Long-term savers can be thankful that interest rates are higher. They’re finally getting a real return.
f you have a chunk of retirement money in bonds, you’re probably feeling miserable. This year’s spike in interest rates has wrecked what was supposed to be the safe part of a balanced portfolio.
Cheer up. The bond crash in fact probably leaves you better off.
This paradoxical result has to do with the fact that rising rates do more than depress bond prices. They also mean higher future returns from bonds.
It all depends on how long you can hang on before spending that bond money. If the time to spend is at least seven years away, and if you have an average bond portfolio, then the crash improves your future lifestyle. The good from higher bond coupons down the road more than compensates for today’s damage to bond prices.
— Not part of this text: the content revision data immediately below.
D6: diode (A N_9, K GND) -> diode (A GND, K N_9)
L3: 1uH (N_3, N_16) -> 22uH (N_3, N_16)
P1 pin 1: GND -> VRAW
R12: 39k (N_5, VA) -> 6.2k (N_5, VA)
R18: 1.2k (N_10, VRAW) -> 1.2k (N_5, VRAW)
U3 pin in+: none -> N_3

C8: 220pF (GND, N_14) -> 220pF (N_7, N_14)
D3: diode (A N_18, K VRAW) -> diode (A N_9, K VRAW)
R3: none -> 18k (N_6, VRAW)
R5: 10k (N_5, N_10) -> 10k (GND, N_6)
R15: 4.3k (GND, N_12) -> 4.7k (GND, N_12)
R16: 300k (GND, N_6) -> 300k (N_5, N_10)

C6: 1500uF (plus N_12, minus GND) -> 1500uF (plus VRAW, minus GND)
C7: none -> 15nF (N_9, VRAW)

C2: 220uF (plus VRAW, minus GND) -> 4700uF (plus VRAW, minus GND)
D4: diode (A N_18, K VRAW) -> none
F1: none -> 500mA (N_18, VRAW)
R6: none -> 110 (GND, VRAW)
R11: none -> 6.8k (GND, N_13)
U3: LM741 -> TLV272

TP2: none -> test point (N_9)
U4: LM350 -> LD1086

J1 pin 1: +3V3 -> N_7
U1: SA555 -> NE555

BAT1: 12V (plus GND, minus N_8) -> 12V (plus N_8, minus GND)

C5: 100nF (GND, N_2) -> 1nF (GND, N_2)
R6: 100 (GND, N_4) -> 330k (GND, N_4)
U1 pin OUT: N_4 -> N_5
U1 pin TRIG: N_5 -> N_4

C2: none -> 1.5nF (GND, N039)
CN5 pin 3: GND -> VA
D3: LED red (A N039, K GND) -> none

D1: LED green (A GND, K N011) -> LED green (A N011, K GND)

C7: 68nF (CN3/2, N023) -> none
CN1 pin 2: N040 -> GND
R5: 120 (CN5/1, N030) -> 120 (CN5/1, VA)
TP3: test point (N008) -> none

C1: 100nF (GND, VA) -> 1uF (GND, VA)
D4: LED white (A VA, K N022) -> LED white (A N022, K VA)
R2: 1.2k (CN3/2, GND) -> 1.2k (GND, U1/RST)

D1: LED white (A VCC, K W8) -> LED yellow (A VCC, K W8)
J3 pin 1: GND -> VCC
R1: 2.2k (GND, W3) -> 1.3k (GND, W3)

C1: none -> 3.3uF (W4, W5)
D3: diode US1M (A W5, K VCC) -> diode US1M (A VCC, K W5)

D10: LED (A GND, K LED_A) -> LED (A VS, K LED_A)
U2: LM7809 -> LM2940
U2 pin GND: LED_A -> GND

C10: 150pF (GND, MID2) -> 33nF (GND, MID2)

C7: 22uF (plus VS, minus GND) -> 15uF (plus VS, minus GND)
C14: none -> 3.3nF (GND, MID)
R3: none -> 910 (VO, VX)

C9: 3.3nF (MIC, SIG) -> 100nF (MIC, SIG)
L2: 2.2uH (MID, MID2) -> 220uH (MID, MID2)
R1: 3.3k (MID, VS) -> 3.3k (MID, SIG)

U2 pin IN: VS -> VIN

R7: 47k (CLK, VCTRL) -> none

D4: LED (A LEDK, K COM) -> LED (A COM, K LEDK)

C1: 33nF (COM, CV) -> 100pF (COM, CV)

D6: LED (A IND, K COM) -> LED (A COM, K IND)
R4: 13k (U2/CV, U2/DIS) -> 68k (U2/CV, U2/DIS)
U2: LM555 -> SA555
The important number for a fixed-income investor is the real interest rate. That’s the stated coupon interest minus expected inflation. It represents how fast the bondholder’s spending power is growing.
This year, real rates have zoomed upward. A rate rise makes bonds bought last year worth less today. But, following this unpleasantness, prospects are better. From here on, you can expect a higher reward for owning a bond.
We have been living in strange times. Responding to the financial crisis of 2008-2009, the government decided it would be a good idea to print money and hand it out. The easy money depressed interest rates.
It was fun for borrowers—home buyers, for example, or Wall Street buyout artists. But for every one of these winners there was a loser. A retirement saver, for example.
At the start of this year the real interest rate on ten-year Treasury bonds was -1%. So a conservative saver was locking in, as the reward for saving, a loss of purchasing power.
And then the Federal Reserve belatedly realized that printing money wasn’t such a great idea. It could cause prices to go up.
Following the Fed’s crackdown in the money markets, the real yield on Treasuries due in 2032 has climbed to 0.9%. Savings set aside for later enjoyment are now gaining in purchasing power instead of losing purchasing power.
That’s the way the world should work, but after years of loose money the swing in interest rates comes as a quite a shock. The rate shock is taking the air out of bitcoin, unicorn valuations and the wishful-thinking enterprises in the Ark Innovation fund.
The good and the bad for bondholders is displayed in two graphs showing the long-term effects of a permanent boost in interest rates of the sort we have had this year. The first plots the numbers for an investment in the Vanguard Total Bond Market fund, a diversified collection of high-quality bonds with a heavy contribution from Treasury debt.
From where they are now, interest rates could, of course, go back down or proceed further upward. The graph assumes, neutrally, that rates stay put. It also assumes that future inflation averages the amount implied by current bond market prices. That assumption could, again, turn out to be too optimistic or too pessimistic.
The percentage change displayed in the charts is the expected impact, in future purchasing power, of this year’s bond market correction. The impact depends on how long you stay put. If you have money in Total Bond Market that you were planning to spend right away, the crash makes you 12% worse off. If it’s money you’re going to be spending in 15 years, you are now 16% better off.
Without the rate rise, someone who had $100 in that bond fund could look forward to having only $90 of purchasing power in 2037. That’s what negative TIPS yields do.
With the rate rise, the $100 has quickly shrunk to $88 but is on target to grow to $105 of purchasing power in 2037.
What if rates go back down to where they were? That would not be good for long-termers. It would make it less likely that money a 60-year-old couple puts away today will cover a cruise they want to take at age 75. But there wouldn’t be a lot of complaining. Brokerage statements would display a magnificent rebound.
The second graph looks at the effect of this year’s rate move on a collection of long-term Treasury bonds. The immediate damage there is greater and the recovery time more than twice as long.
These graphs consider only what happens to money now in the bank. They understate the good that a bond crash does to a 401(k) still receiving new contributions. Younger workers should be thrilled that bonds got a shellacking.
A crucial element of this story is that this year’s bond crash has come almost entirely via an increase is real rates. Count your blessings. Had the rate rise consisted primarily of an increase in long-term inflation expectations, there would be no happy ending.
The market could be wrong in expecting that the Fed will tame inflation. If the Fed fails, all savers are in peril.
Note: Calculations use yields reported on June 14. (Track the yields on Treasury Inflation-Protected Securities here.) Expected inflation is measured by the spread between nominal and real yields (the so-called breakeven rate), minus a 0.1 percentage point allowance for a risk premium in nominal bonds.